I would like to point out an interesting detail to my colleagues. Quebec has its Consumer Protection Act, but the rest of Canada does not have such a law. In the rest of Canada, when someone goes to the grocery store and pays with their credit card, the merchant can charge the customer, the consumer, the interchange fees. There is a line on the receipt indicating that the credit card fee is $2, for example. That is the way it is. In Quebec, the law prohibits businesses from passing those fees on to the consumer. The cost of these interchange fees is passed on to all consumers, even if the customer pays with cash, a debit card or a cheque. I do not know anyone still uses cheques. It was very common in Europe. People used to go to the grocery store and pay by cheque. In Quebec, the cost of interchange fees is spread out and passed on to all consumers. The government could intervene and do what Australia did. It could also set rates similar to those in the European Union. Even the U.S. Federal Reserve is looking into this right now. At the very least, this would reduce the cost of groceries and convenience store purchases by about one percentage point. In the current situation, that is not insignificant.
I would also like to remind members of the technical details.

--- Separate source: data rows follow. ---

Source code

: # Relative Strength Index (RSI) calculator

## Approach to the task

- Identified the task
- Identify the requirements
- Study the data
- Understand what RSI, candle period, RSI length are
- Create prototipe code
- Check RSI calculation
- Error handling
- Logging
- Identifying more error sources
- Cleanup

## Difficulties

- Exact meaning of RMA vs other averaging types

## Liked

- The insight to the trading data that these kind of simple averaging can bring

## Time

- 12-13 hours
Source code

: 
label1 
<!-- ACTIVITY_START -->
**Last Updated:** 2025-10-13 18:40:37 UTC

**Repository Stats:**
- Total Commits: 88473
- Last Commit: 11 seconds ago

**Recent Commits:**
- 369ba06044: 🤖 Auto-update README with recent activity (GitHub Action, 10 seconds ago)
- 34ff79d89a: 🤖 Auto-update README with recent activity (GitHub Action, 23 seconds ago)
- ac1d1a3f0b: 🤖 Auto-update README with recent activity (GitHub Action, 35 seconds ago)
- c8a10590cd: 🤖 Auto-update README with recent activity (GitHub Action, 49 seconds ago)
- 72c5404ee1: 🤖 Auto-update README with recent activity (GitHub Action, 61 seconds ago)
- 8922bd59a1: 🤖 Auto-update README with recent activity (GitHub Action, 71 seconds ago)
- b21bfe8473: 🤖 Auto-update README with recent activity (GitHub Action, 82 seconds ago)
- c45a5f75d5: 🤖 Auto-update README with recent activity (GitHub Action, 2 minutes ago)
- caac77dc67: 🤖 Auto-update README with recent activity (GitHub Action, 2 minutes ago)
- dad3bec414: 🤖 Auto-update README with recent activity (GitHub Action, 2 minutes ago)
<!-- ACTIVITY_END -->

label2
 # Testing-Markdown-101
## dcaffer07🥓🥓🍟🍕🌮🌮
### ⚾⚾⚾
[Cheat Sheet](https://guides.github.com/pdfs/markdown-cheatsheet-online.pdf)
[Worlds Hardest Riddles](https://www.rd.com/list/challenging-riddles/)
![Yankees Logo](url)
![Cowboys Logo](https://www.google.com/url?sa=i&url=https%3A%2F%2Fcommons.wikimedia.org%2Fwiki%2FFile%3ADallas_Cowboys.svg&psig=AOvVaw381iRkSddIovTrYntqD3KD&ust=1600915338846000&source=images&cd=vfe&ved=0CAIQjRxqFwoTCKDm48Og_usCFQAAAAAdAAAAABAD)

Visa and Mastercard are two U.S.-based multinational financial services companies. Originally, they were part of a co-operative of financial institutions. Visa and Mastercard became full-fledged companies in 2008 and 2006 respectively. These companies do not offer credit. They are tech companies that use transaction networks to act as intermediaries between financial institutions, merchants and customers. I could go into a lot more detail on this. I would remind members that these companies make a lot of profit because they are a duopoly, so they are able to make a lot of money on the market. What we are asking and what the committee is asking is for this to be regulated. We do not want rhetoric and mini-measures that will allow the government to save face. We want to see real changes to the situation, particularly when it comes to grocery prices.